Task requirements:
Word for word, set down the lines from the one that holds "Next you have" through the final line of the listing below, and exclude every picture.

Working data:
--------------------
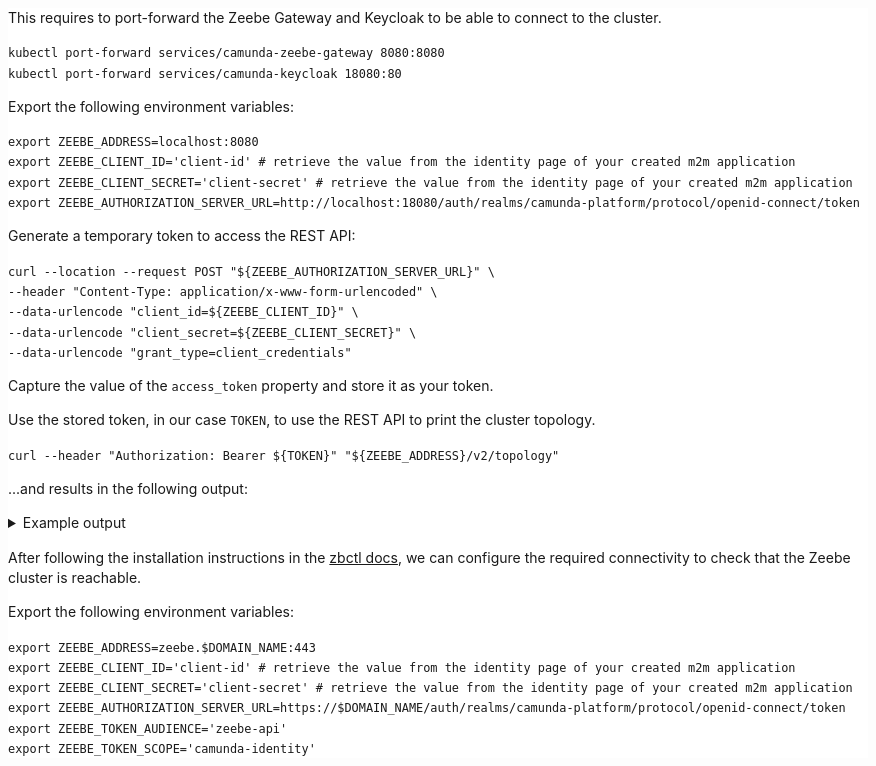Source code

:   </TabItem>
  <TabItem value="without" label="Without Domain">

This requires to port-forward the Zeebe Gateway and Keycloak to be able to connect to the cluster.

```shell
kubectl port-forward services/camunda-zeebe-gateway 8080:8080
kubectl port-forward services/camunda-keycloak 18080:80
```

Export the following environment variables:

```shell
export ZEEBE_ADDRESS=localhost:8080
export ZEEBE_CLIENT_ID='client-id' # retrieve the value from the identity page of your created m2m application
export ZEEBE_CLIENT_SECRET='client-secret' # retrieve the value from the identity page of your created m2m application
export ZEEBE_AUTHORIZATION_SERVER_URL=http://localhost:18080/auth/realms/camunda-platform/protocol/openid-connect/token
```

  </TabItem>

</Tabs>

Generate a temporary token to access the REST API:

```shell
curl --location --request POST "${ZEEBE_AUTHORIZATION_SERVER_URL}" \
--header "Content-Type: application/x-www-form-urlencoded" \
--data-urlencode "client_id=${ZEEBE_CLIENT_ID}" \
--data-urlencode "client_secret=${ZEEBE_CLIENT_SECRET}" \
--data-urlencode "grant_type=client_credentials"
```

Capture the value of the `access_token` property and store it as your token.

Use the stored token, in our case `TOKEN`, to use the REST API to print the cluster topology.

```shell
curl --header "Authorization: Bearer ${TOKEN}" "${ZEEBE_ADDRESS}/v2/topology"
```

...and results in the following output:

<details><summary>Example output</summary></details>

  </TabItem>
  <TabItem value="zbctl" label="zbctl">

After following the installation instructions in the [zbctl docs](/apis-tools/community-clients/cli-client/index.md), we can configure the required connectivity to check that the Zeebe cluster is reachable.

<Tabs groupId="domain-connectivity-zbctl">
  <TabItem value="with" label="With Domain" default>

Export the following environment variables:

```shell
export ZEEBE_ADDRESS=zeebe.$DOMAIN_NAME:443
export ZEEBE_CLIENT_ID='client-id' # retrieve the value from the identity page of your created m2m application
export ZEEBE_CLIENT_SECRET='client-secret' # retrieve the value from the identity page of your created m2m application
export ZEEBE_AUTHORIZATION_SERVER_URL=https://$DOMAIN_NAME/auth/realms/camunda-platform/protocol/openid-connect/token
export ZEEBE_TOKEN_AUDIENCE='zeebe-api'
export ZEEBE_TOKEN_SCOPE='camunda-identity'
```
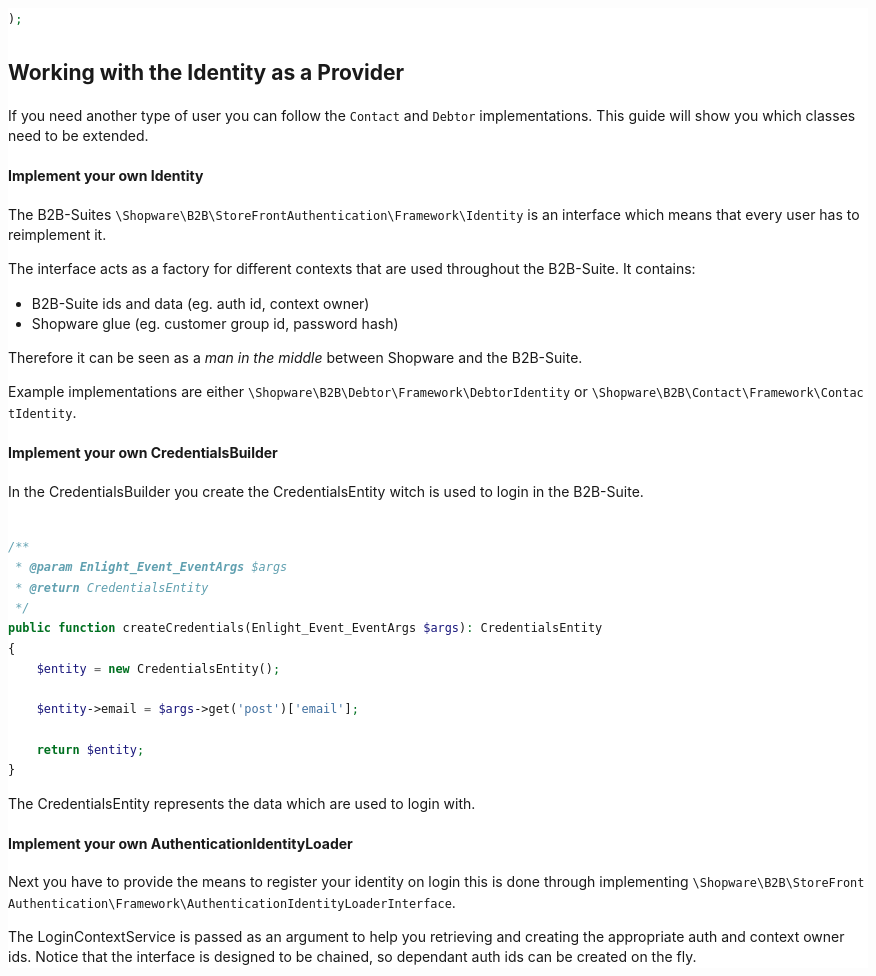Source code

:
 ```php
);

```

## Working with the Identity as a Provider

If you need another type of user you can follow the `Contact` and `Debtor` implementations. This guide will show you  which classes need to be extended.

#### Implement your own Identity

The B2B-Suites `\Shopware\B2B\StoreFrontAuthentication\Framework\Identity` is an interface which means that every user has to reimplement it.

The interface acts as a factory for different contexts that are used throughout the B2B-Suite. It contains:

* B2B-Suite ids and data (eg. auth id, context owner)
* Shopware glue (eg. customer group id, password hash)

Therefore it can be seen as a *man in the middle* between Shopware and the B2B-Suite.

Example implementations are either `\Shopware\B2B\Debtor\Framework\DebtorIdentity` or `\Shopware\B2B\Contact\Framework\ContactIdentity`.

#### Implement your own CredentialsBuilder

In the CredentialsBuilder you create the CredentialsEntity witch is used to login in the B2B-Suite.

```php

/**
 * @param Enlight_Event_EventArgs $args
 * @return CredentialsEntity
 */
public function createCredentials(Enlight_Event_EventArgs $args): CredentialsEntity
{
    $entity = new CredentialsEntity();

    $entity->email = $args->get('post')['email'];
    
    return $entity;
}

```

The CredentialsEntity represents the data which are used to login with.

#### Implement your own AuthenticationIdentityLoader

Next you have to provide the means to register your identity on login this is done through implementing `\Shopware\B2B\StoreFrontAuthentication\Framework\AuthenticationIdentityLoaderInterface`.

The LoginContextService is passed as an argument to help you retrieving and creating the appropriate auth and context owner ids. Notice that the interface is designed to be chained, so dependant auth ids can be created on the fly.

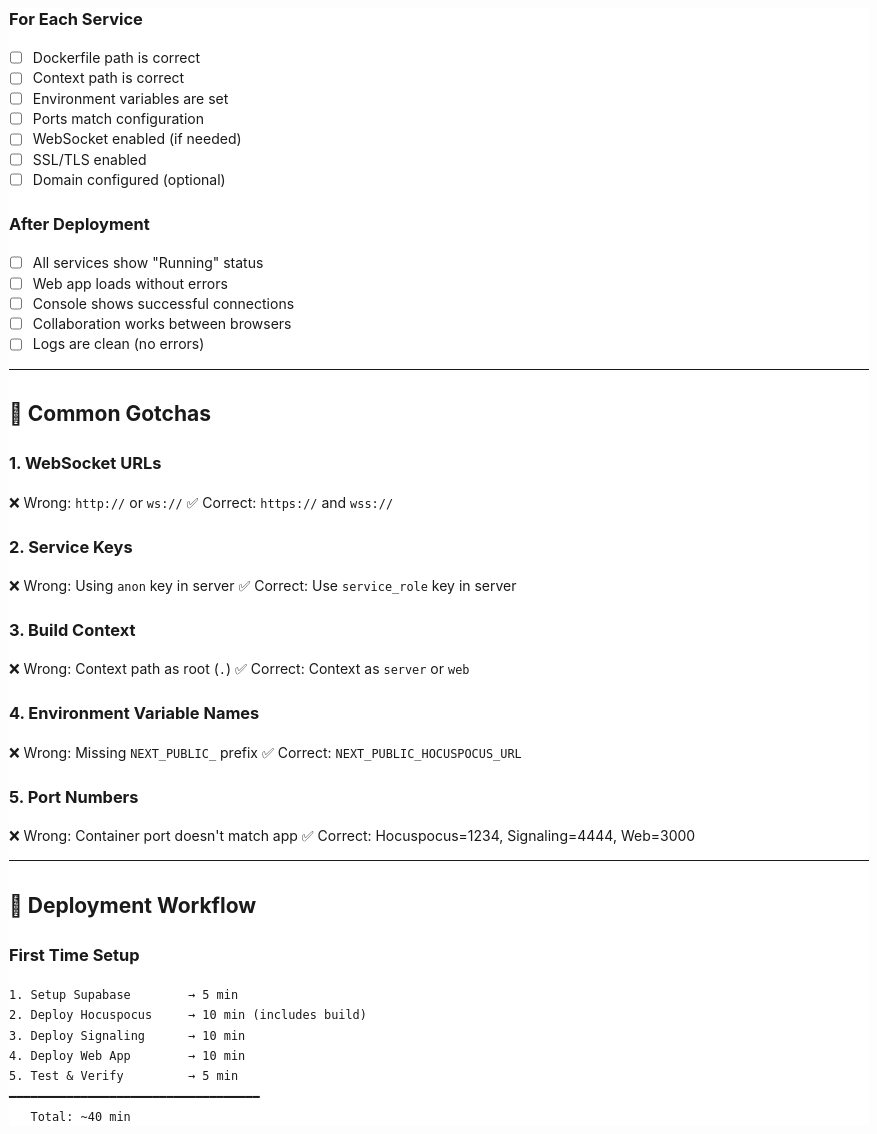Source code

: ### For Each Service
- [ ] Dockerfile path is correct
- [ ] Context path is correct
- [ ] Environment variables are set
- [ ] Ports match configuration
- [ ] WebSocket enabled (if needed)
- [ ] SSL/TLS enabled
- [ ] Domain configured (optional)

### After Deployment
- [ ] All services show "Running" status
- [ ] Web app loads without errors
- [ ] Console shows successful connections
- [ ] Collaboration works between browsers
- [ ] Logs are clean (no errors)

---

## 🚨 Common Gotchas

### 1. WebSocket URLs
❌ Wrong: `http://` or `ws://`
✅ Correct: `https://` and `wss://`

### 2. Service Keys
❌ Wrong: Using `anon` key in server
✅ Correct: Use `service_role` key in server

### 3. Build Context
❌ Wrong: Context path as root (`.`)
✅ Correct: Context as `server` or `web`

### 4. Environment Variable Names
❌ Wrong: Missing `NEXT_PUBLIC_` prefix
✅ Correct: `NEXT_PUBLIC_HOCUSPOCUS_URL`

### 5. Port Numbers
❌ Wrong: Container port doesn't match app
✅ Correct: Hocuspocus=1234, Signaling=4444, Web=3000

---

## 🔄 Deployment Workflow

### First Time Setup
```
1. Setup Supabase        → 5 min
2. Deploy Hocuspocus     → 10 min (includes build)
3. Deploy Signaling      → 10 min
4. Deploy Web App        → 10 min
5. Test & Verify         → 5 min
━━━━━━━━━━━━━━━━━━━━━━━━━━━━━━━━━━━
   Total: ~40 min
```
--------------------
Expected output:
Next you have to provide the means to register your identity on login this is done through implementing `\Shopware\B2B\StoreFrontAuthentication\Framework\AuthenticationIdentityLoaderInterface`.

The LoginContextService is passed as an argument to help you retrieving and creating the appropriate auth and context owner ids. Notice that the interface is designed to be chained, so dependant auth ids can be created on the fly.

Source code

: ### For Each Service
- [ ] Dockerfile path is correct
- [ ] Context path is correct
- [ ] Environment variables are set
- [ ] Ports match configuration
- [ ] WebSocket enabled (if needed)
- [ ] SSL/TLS enabled
- [ ] Domain configured (optional)

### After Deployment
- [ ] All services show "Running" status
- [ ] Web app loads without errors
- [ ] Console shows successful connections
- [ ] Collaboration works between browsers
- [ ] Logs are clean (no errors)

---

## 🚨 Common Gotchas

### 1. WebSocket URLs
❌ Wrong: `http://` or `ws://`
✅ Correct: `https://` and `wss://`

### 2. Service Keys
❌ Wrong: Using `anon` key in server
✅ Correct: Use `service_role` key in server

### 3. Build Context
❌ Wrong: Context path as root (`.`)
✅ Correct: Context as `server` or `web`

### 4. Environment Variable Names
❌ Wrong: Missing `NEXT_PUBLIC_` prefix
✅ Correct: `NEXT_PUBLIC_HOCUSPOCUS_URL`

### 5. Port Numbers
❌ Wrong: Container port doesn't match app
✅ Correct: Hocuspocus=1234, Signaling=4444, Web=3000

---

## 🔄 Deployment Workflow

### First Time Setup
```
1. Setup Supabase        → 5 min
2. Deploy Hocuspocus     → 10 min (includes build)
3. Deploy Signaling      → 10 min
4. Deploy Web App        → 10 min
5. Test & Verify         → 5 min
━━━━━━━━━━━━━━━━━━━━━━━━━━━━━━━━━━━
   Total: ~40 min
```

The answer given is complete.